I loved listening to them. I’d throw in questions to keep their conversation going so I wouldn’t have to say anything because I was nervous and didn’t know how to make friends.


But then the intensity of the training took over and all I could think about was getting through the weekday miles. . So I asked these women if they wanted to team up to run our 5:00 AM weekday runs together, and they said “yes!”. There was never a morning that all of us wanted to get up at 4:15 AM before the sun to run, but there was never a morning that none of us wanted to. There was always one person to motivate the group to go. Running 10 miles on Tuesday before work or 15 miles on Saturday before the world even has coffee translates to a lot of time together. And still, I was only asking questions. They were sharing. I noticed the group connection started to form between the five of them with me on the outskirts.


They were unknowingly showing me that friendship is caring enough to listen and trusting enough to share. But given my life, sharing seemed near impossible. Over time, at about the Week 11 mark, I started to emulate these women and chose to share. I started slowly, but then offered more and more as the weeks went on. As I did, I felt the connection form between me and these women, and I found myself wanting to share more and nurture an even stronger connection. Had I not given them access to me — my thoughts, my fears, my hopes — I wouldn’t have got friendship in return.

Marathon Day

Four weeks before the marathon, I hurt my ankle, so I wasn’t able to run. But I spent those last four weeks riding my bike alongside the group in support as they wrapped up their training. On the day of the marathon, I had recovered enough to run at least half, so, I decided to run with my friends and cheer them on for as long as I could. I shifted my mindset from not completing the marathon to supporting this group of women, my friends.

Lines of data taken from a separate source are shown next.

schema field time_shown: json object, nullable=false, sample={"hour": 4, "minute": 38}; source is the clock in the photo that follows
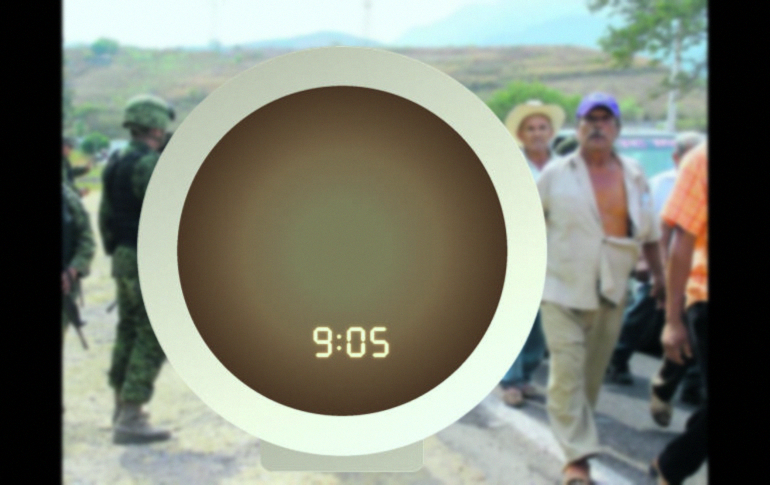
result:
{"hour": 9, "minute": 5}
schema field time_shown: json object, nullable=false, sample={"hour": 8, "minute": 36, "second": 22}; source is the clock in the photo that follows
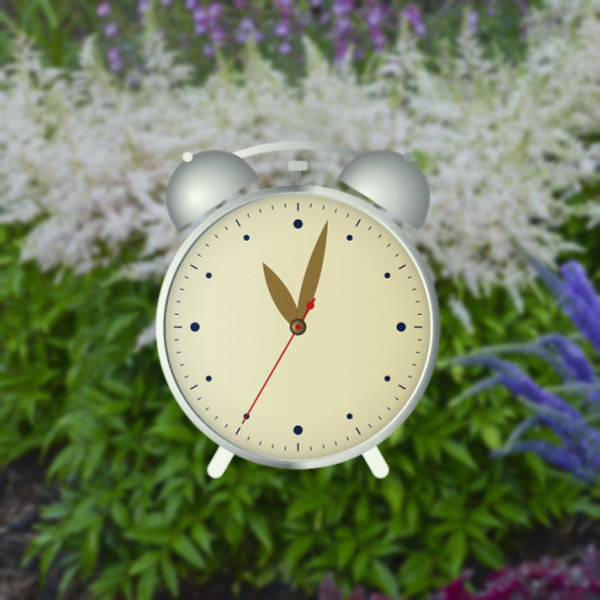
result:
{"hour": 11, "minute": 2, "second": 35}
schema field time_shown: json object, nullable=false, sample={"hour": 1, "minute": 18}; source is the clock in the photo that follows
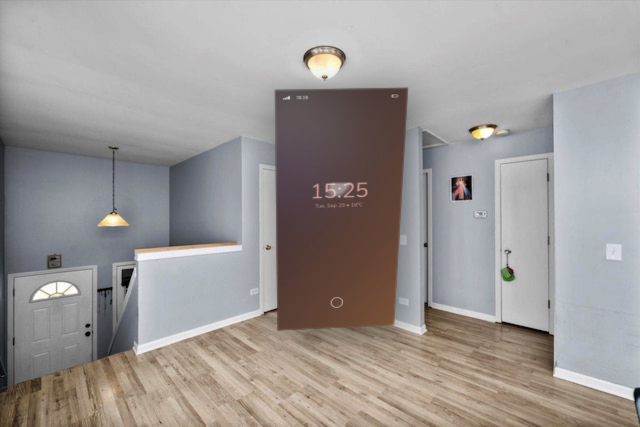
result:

We got to the halfway point, I felt great, so we went to mile 15. But at mile 15, my friend got a stomach cramp and had to slow down. But because I was there, the other girls could keep going. I stayed with my friend mile after mile.

The next thing we knew we could see the finish line…and our four other friends were waiting for us and cheering us on. The joy I felt that day wasn’t about completing the marathon. It was that we all did it (the six of us)—collectively and together.


On October 9, 2005, when the six of us crossed the Chicago Marathon finish line, hand in hand, I knew I had achieved so much more than five summer friends. We had safety, shared identity and belonging. 20 weeks earlier, I had set out to make a friend. But I created something much greater: community.

Years later at my wedding to Joe, with the marathon girls beside me.

So, here’s my advice to you.

Start slow and start with curiosity. Ask questions, engage with the people around you. Let them feel safe to share with you. And then, when you’re ready, start sharing with them. Give yourself permission to be open and honest. After all, you get friendship and community by giving wholly of yourself, by reflecting to others, and embodying all the love that you wish to receive back.

2 Comments

  1. John Philbin on October 25, 2021 at 9:28 pm

    Thanks for the story and so glad running helped someone else as much as it has helped me over the years!

    • Trish Kendall on November 5, 2021 at 6:05 am

      Thanks John. Right! An unintended outcome is that running became a foundational aspect of my mental well-being. Even now, when I really only eek out a few miles each day, it clears my head and centers my heart for the day.